▶ [TASK PROMPT]: List every clade named in the scientific classification of Varronia polycephala in the text below.

▶ [SOURCE EXTRACT]:
━━━━━━

Scientific classification
- Kingdom: Plantae
- Clade: Tracheophytes
- Clade: Angiosperms
- Clade: Eudicots
- Clade: Asterids
- Order: Boraginales
- Family: Cordiaceae
- Genus: Varronia
- Species: V. polycephala
- Binomial name: Varronia polycephala Lam.
- Synonyms: Cordia adnata A.DC. ; Cordia boliviana Gand. ; Cordia corymbosa f. intonsa I.M.Johnst. ; Cordia guazumifolia (Desv.) Roem. & Schult. ; Cordia hermanniifolia Cham. ; Cordia lapensis Warm. ; Cordia mariquitensis Kunth ; Cordia monosperma (Jacq.) Roem. & Schult. ; Cordia paraguariensis Chodat & Hassl. ; Cordia patens Kunth ; Cordia polycephala (Lam.) I.M.Johnst. ; Cordia salzmannii A.DC. ; Cordia salzmannii Benth. ex Griseb. ; Cordia sulfurata E.H.L.Krause ; Cordia ulmifolia Spreng. ; Cordia urticifolia Cham. ; Cordia wickstroemii Steud. ; Cordiopsis monosperma (Jacq.) Ham. ex Heynh. ; Lithocardium adnatum (A.DC.) Kuntze ; Lithocardium guazumifolium Kuntze ; Lithocardium mariquitense (Kunth) Kuntze ; Ulmarronia corymbosa (L.) Friesen ; Ulmarronia mariquitensis (Kunth) Friesen ; Ulmarronia patens (Kunth) Friesen ; Varronia boliviana (Gand.) Borhidi ; Varronia guazumifolia Desv. ; Varronia hermanniifolia (Cham.) Borhidi ; Varronia monosperma Jacq. ; Varronia paniculata Wikstr. ; Varronia paraguariensis (Chodat & Hassl.) Borhidi ; Varronia patens (Kunth) Borhidi ; Varronia ulmifolia Juss. ex Dum.Cours. ; Varronia urticifolia (Cham.) J.S.Mill. ;

= Varronia polycephala =

- Genus: Varronia
- Species: polycephala
- Authority: Lam.
- Conservation status: LC

Species of flowering plant

Varronia polycephala, synonym Cordia polycephala, is a native plant of the Americas that is commonly found in open distributed areas. The flowers are sessile and the inflorescences are simple or branched. Fruits are usually bright red and 3-4 millimeters in diameter, covered by an enlarged calyx.

━━━━━━

▶ [DATASET EXTRACT]:

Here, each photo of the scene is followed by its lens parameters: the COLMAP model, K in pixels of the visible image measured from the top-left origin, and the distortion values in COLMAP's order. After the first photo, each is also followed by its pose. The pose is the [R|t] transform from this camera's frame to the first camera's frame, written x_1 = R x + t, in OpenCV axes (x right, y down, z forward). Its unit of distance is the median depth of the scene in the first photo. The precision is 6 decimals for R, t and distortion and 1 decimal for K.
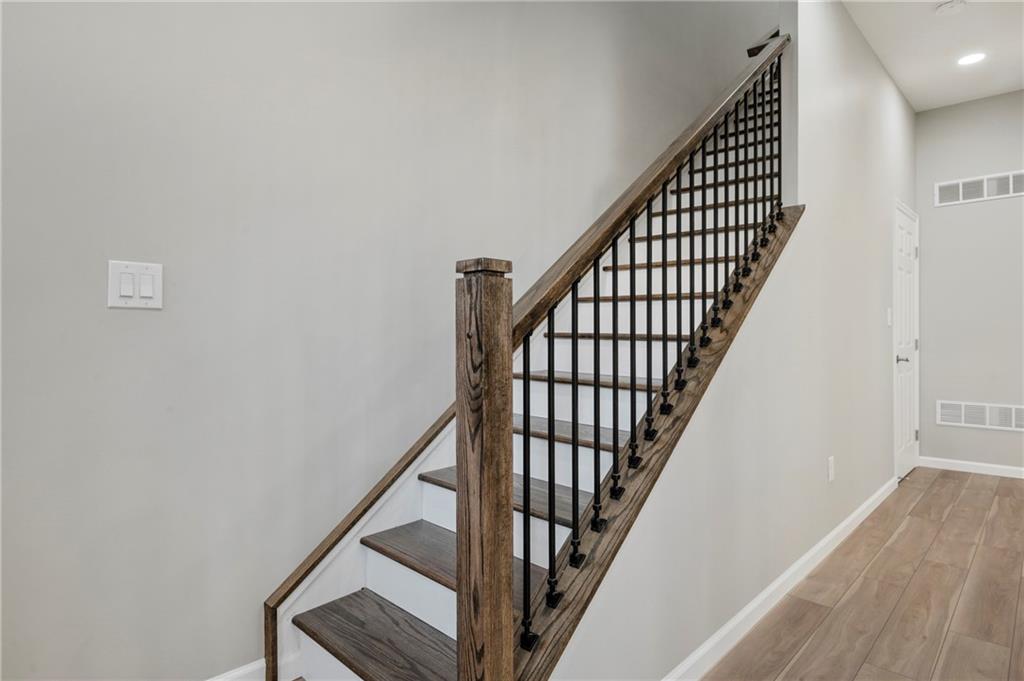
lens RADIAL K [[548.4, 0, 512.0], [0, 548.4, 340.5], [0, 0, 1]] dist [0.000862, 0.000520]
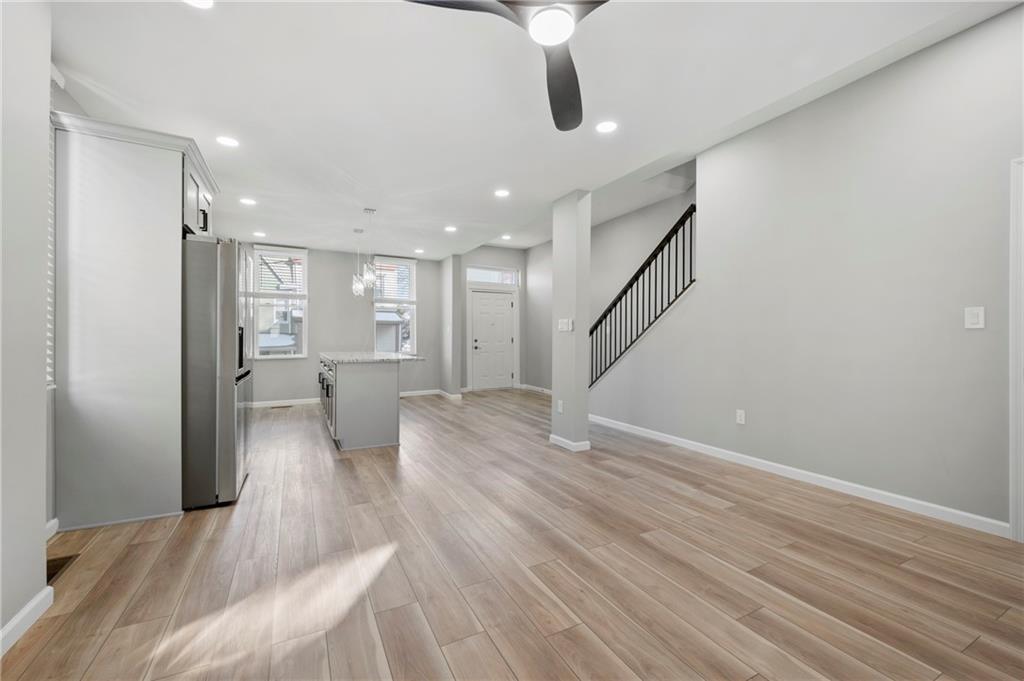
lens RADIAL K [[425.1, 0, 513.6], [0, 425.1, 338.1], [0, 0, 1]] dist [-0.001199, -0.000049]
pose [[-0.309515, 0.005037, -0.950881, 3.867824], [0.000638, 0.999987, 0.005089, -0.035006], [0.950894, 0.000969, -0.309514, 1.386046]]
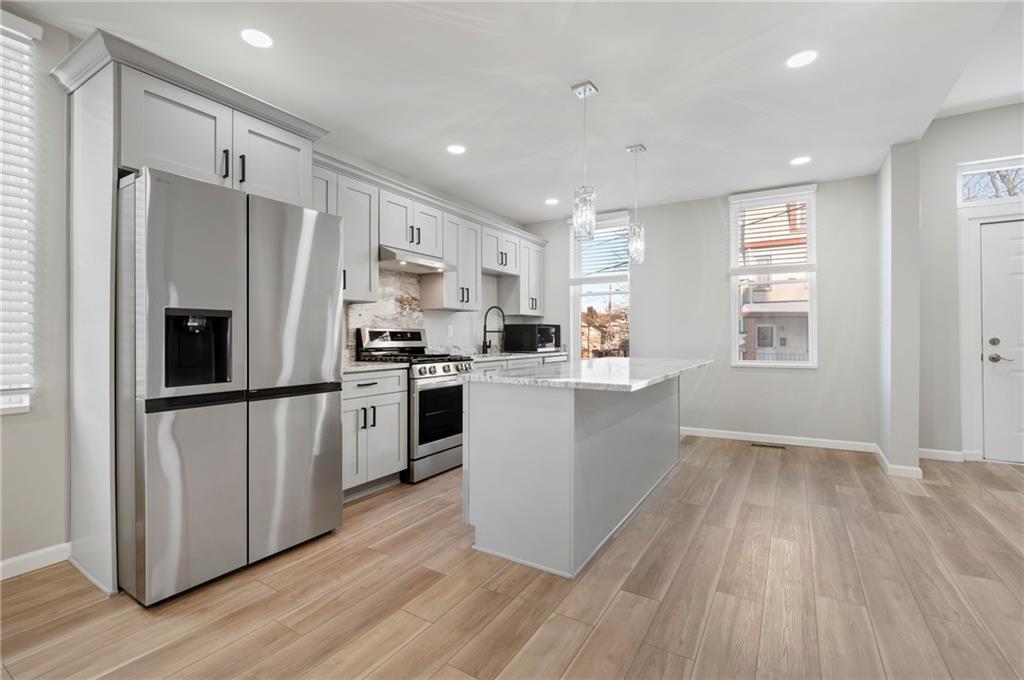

━━━━━━

▶ [WRITTEN SOLUTION]: Tracheophytes, Angiosperms, Eudicots, Asterids